Problem to work on: Please reproduce the stretch of rows from the line containing "21:51, 16 апреля 2020" through the line containing "Auditorio ADOC, C. Paqui", leaving the pictures out of your answer.

Data extract:
※
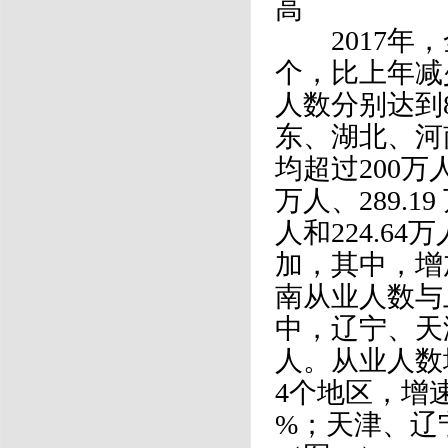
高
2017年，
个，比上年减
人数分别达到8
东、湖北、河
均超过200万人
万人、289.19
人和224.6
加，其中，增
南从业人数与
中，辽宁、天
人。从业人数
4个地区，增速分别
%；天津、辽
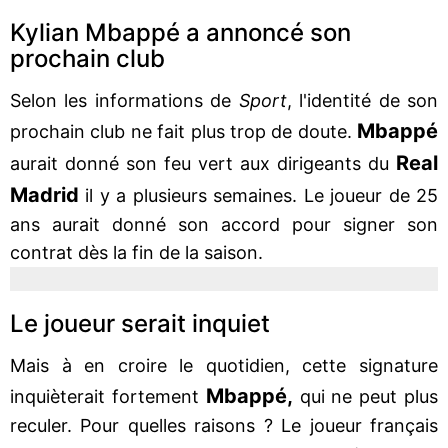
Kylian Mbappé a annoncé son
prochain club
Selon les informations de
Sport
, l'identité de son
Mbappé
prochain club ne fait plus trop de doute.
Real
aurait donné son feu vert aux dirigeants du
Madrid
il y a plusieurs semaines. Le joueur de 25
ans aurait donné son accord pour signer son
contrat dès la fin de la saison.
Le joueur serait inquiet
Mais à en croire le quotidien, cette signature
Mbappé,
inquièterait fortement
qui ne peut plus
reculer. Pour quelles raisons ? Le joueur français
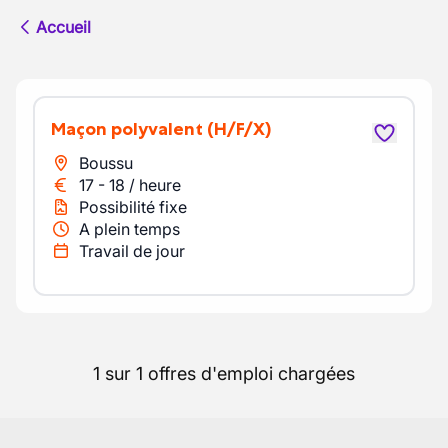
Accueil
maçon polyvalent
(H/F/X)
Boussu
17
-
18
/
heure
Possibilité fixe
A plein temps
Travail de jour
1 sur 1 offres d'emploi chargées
※
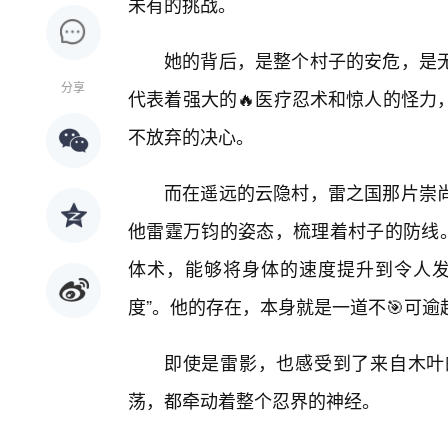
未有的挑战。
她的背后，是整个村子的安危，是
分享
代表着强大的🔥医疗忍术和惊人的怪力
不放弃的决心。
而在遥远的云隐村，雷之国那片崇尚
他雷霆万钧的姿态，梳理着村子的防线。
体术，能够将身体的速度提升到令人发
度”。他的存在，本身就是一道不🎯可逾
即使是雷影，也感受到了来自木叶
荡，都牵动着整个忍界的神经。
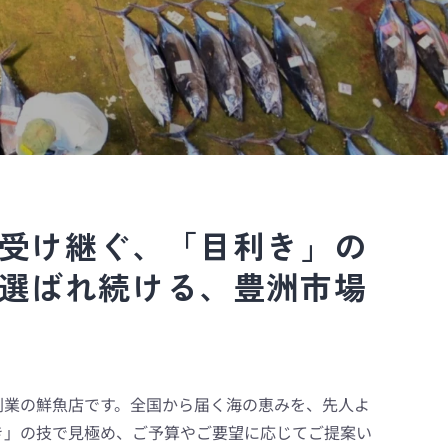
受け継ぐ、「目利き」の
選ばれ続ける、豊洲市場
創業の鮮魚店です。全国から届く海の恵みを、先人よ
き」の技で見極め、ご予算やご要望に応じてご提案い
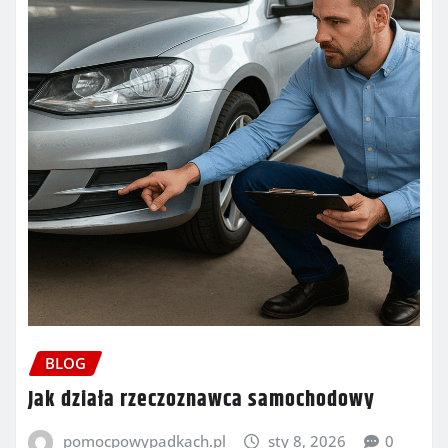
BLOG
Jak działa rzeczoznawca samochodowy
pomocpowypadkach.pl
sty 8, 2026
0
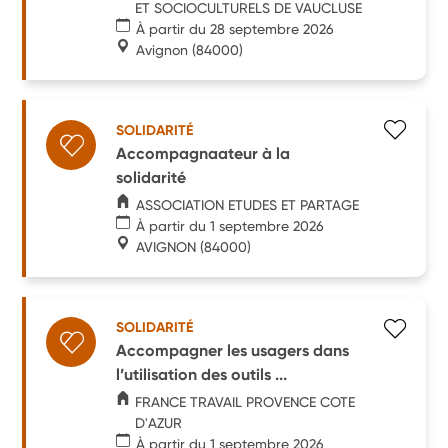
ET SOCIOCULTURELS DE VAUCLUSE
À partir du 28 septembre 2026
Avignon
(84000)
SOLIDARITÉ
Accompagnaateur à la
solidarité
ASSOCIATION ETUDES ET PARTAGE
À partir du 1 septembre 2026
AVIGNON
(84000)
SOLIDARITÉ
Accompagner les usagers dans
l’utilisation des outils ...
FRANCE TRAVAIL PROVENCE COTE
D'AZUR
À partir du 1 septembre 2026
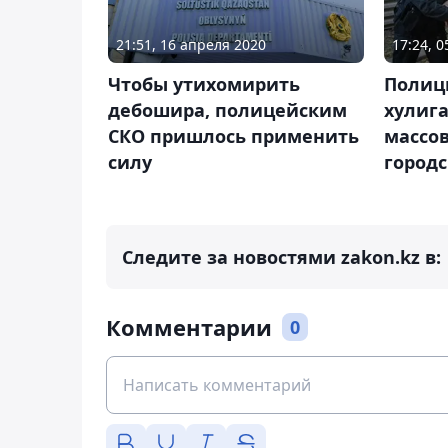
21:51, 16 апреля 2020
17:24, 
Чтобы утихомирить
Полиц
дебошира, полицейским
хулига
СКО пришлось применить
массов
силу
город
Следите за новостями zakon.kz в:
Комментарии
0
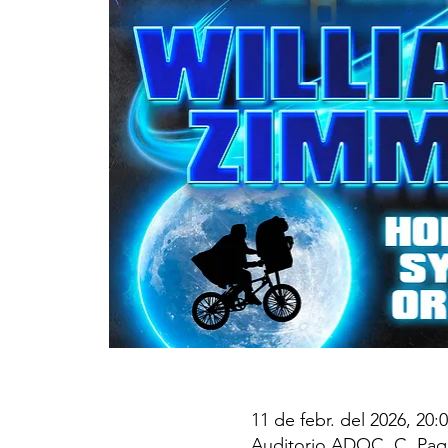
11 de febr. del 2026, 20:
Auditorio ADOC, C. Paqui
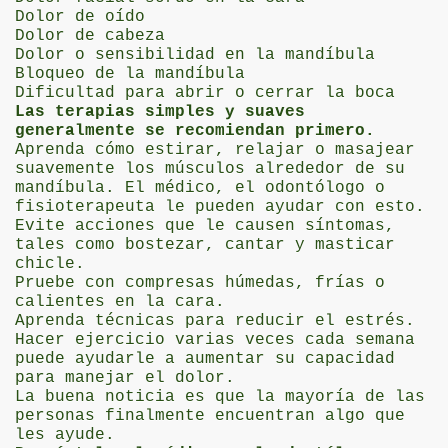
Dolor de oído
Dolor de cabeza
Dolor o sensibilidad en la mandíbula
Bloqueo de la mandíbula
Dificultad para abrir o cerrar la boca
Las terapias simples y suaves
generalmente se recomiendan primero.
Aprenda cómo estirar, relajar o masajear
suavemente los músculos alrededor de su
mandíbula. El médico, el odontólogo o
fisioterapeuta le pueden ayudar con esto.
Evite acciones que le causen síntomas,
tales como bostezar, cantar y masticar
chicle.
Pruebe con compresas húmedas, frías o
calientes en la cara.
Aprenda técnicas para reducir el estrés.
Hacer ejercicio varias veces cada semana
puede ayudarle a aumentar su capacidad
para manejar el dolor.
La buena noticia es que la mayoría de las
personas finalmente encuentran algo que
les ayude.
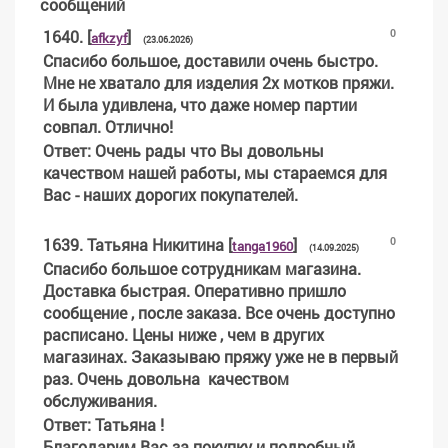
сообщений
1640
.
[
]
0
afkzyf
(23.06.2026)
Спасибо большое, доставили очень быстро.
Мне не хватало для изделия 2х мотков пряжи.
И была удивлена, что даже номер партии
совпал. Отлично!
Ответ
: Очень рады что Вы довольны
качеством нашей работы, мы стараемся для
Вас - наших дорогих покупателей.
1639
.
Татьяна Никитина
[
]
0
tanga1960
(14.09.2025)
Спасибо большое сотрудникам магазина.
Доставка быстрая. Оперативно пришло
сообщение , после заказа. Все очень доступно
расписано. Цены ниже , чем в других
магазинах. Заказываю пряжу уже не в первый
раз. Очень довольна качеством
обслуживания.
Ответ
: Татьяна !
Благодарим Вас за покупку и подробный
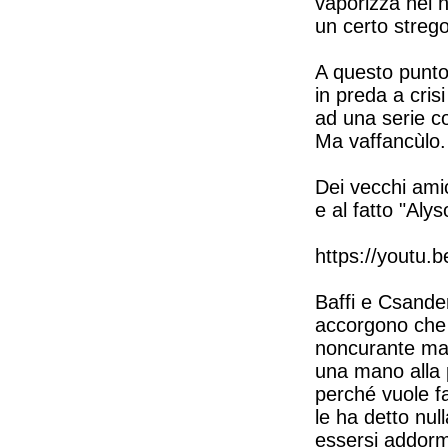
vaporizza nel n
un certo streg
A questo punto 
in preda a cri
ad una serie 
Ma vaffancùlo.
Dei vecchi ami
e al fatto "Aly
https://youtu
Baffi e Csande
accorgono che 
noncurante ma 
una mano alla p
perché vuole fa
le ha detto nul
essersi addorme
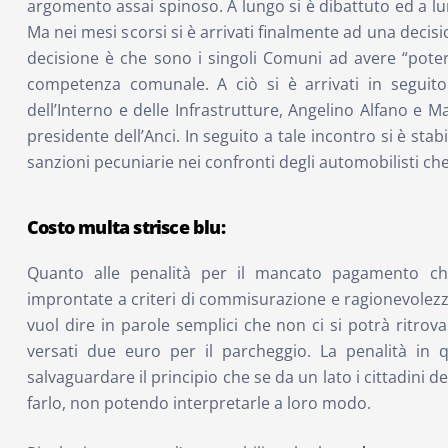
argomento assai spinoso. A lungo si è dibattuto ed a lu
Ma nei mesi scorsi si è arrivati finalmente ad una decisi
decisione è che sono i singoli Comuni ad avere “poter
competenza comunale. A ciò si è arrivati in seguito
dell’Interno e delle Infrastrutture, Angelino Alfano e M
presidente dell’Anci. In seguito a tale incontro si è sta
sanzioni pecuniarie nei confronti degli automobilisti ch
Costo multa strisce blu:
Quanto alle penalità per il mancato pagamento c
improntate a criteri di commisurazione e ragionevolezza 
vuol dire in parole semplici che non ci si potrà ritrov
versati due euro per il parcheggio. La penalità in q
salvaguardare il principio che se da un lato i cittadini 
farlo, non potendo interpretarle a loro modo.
※
The completed task:
21:51, 16 апреля 2020
17:24, 
Чтобы утихомирить
Полиц
дебошира, полицейским
хулига
СКО пришлось применить
массов
силу
город
Следите за новостями zakon.kz в:
Комментарии
0
11 de febr. del 2026, 20:
Auditorio ADOC, C. Paqui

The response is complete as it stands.